Reputation: 3376
In linux we can use file
command to get the file type based on the content of the file (not extension). Is there any similar function in R?
Upvotes: 7
Views: 7506
Reputation: 148
dqmagic is not on CRAN. Below an R solution which uses linux's "file" command (actually BSD's 'file' v5.35 dated October 2018, packaged in Ubuntu 19.04, according to man page)
file_full_path <- "/home/user/Documents/an_RTF_document.doc"
file_mime_type <- system2(command = "file",
args = paste0(" -b --mime-type ", file_full_path), stdout = TRUE) # "text/rtf"
# Gives the list of potentially allowed extension for this mime type:
file_possible_ext <- system2(command = "file",
args = paste0(" -b --extension ", file_full_path),
stdout = TRUE) # "???". "doc/dot" for MsWord files.
It could be necessary to check that the actual extension is known to be a valid extension for the given mime type (for instance, readtext::readtext() reads an RTF file but fails if it is saved as *.doc).
file.basename <- basename(file_full_path)

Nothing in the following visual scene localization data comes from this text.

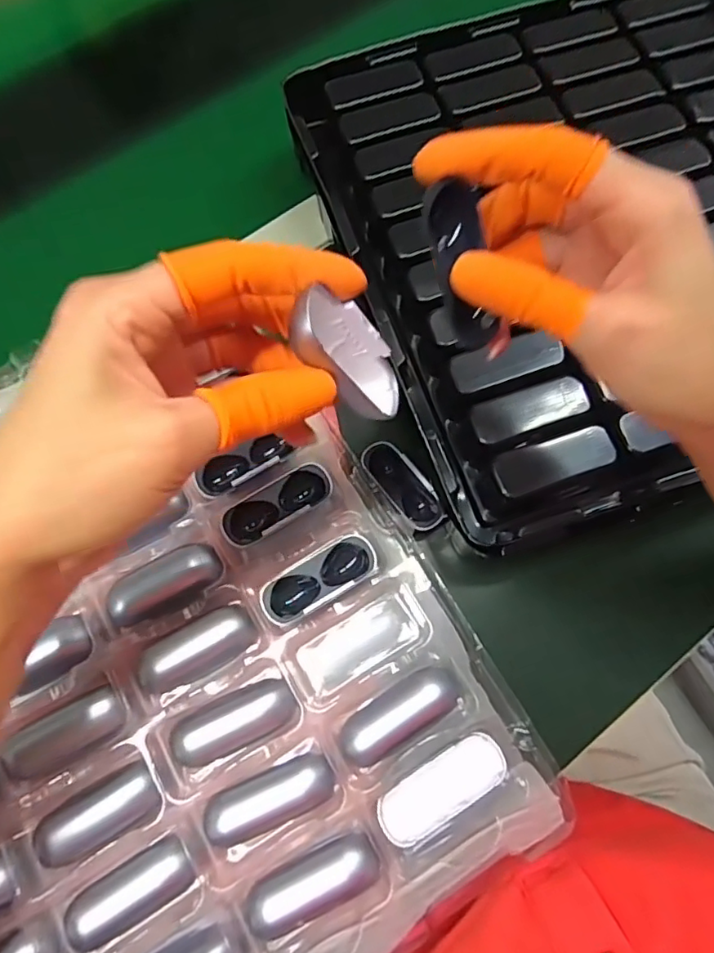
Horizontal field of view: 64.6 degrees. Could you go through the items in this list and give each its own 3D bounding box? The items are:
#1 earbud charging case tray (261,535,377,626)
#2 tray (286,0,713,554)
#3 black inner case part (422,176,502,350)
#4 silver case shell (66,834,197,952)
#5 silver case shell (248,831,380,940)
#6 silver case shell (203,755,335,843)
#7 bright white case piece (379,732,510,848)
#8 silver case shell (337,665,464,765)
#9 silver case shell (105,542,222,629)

file.base_without_ext <-sub(pattern = "(.*)\\..*$",
replacement = "\\1", file.basename)
file.nchar_ext <- nchar(file.basename) -
nchar(file.base_without_ext)-1 # 3 or 4 (doc, docx, odt...)
file_ext <- substring(file.basename, nchar(file.basename) -
file.nchar_ext +1) # doc, rtf...
if (file_mime_type == "text/rtf"){
file_possible_ext <- "rtf"
} # in some (all?) cases, for an rtf mime-type,
#'file' outputs "???" as allowed extension
# Returns TRUE if the actual extension is known to
# be a valid extension for the given mime type:
length(grep(file_ext, file_possible_ext, ignore.case = TRUE)) > 0
Upvotes: 4
Reputation: 26823
Old question but maybe relevant for people getting here via google: You can use dqmagic, a wrapper around libmagic for R, to determine the file type based on the files content. Since file
uses the same library, the results are the same, e.g.:
library(dqmagic)
file_type("DESCRIPTION")
#> [1] "ASCII text"
file_type("src/file.cpp")
#> [1] "C source, ASCII text"
vs.
$ file DESCRIPTION src/file.cpp
DESCRIPTION: ASCII text
src/file.cpp: C source, ASCII text
Disclaimer: I am the author of the package.
Upvotes: 4